» Exercise materials
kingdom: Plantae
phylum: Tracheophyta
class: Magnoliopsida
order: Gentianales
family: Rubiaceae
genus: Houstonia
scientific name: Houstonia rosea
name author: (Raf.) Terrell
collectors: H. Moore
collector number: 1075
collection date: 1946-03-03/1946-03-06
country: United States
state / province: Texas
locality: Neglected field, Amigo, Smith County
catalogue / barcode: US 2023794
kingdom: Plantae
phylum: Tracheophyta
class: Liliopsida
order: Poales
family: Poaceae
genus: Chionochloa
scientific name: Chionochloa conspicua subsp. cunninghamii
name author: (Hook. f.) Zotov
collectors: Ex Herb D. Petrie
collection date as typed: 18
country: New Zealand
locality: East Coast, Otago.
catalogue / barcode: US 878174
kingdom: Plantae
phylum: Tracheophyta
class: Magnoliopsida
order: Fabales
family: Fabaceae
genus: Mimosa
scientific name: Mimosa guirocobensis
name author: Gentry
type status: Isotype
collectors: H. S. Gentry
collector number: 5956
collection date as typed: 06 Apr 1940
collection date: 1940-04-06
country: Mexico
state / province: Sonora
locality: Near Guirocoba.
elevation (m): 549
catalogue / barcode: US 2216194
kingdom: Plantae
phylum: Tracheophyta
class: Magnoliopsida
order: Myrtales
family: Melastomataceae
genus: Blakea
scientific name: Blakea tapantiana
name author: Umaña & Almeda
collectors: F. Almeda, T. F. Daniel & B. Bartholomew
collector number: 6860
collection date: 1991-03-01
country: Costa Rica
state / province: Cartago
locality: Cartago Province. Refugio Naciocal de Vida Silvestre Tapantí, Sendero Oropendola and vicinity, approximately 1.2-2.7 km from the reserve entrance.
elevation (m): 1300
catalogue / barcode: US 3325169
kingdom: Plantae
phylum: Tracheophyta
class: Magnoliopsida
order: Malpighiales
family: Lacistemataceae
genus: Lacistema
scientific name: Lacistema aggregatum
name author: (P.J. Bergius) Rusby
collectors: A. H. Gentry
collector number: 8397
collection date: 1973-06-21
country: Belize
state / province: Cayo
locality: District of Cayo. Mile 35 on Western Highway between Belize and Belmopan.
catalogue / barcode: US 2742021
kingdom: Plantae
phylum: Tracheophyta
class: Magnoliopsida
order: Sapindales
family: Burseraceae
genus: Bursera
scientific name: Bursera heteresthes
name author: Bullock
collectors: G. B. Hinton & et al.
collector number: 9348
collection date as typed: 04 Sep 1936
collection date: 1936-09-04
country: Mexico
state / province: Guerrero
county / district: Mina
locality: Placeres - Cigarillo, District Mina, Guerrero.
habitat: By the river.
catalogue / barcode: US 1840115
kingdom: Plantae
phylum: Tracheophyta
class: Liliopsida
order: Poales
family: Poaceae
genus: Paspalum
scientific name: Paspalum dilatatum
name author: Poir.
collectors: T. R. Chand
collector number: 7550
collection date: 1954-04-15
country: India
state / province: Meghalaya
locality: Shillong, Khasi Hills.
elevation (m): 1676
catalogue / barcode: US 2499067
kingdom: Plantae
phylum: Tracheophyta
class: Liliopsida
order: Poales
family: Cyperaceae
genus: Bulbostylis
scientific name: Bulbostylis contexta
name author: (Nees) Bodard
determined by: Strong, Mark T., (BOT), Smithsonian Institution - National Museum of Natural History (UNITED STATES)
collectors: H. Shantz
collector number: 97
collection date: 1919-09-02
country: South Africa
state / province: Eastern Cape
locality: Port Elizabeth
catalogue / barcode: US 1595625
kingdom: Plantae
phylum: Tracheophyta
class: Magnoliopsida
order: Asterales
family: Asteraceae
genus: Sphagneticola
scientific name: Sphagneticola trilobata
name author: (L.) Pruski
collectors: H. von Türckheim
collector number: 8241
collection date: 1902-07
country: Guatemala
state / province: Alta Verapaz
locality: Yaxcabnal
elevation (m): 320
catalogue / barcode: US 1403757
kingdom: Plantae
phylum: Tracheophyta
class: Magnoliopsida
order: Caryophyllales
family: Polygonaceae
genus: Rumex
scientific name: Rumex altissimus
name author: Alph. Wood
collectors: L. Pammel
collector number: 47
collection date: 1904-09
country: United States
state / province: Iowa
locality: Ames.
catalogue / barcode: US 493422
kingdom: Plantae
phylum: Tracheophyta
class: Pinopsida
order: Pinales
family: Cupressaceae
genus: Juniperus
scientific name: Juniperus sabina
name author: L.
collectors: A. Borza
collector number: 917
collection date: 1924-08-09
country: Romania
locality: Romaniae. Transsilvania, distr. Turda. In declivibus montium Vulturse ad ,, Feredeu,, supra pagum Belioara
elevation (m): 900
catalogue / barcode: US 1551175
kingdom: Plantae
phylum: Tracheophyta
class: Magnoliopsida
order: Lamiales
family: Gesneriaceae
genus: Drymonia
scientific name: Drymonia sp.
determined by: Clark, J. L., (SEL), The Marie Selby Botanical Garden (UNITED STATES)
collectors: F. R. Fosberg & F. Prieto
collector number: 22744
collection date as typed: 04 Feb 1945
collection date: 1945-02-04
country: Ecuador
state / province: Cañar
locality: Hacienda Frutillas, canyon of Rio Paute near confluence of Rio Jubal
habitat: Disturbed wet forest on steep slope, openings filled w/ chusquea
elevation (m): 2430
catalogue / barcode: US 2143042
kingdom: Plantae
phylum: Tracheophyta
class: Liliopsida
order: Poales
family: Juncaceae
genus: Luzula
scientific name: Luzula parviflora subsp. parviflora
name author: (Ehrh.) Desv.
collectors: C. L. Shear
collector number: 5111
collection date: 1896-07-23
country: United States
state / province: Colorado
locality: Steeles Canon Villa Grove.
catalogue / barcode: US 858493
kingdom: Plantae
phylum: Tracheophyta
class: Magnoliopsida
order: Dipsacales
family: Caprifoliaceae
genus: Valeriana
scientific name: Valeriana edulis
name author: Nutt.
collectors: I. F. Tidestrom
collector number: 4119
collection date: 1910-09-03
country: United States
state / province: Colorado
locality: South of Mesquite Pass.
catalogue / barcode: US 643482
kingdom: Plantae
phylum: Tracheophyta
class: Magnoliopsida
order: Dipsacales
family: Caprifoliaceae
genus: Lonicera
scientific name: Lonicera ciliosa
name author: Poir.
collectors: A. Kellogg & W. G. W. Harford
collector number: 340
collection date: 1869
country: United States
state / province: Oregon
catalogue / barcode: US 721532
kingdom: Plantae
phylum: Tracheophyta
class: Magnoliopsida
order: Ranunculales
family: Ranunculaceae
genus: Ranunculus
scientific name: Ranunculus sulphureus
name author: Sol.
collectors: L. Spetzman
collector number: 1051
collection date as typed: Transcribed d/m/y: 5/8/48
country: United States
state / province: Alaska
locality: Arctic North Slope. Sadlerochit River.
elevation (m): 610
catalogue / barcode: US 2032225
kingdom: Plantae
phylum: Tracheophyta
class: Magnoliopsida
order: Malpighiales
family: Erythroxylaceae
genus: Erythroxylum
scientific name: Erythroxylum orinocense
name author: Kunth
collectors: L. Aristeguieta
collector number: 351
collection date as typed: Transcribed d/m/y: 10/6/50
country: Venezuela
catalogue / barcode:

» Problem requirements
Could you retype, without any change, the part of the material that opens with the line containing "order: Asterales" and closes with the line containing "collector number: 47", both of those lines included?

» Output
order: Asterales
family: Asteraceae
genus: Sphagneticola
scientific name: Sphagneticola trilobata
name author: (L.) Pruski
collectors: H. von Türckheim
collector number: 8241
collection date: 1902-07
country: Guatemala
state / province: Alta Verapaz
locality: Yaxcabnal
elevation (m): 320
catalogue / barcode: US 1403757
kingdom: Plantae
phylum: Tracheophyta
class: Magnoliopsida
order: Caryophyllales
family: Polygonaceae
genus: Rumex
scientific name: Rumex altissimus
name author: Alph. Wood
collectors: L. Pammel
collector number: 47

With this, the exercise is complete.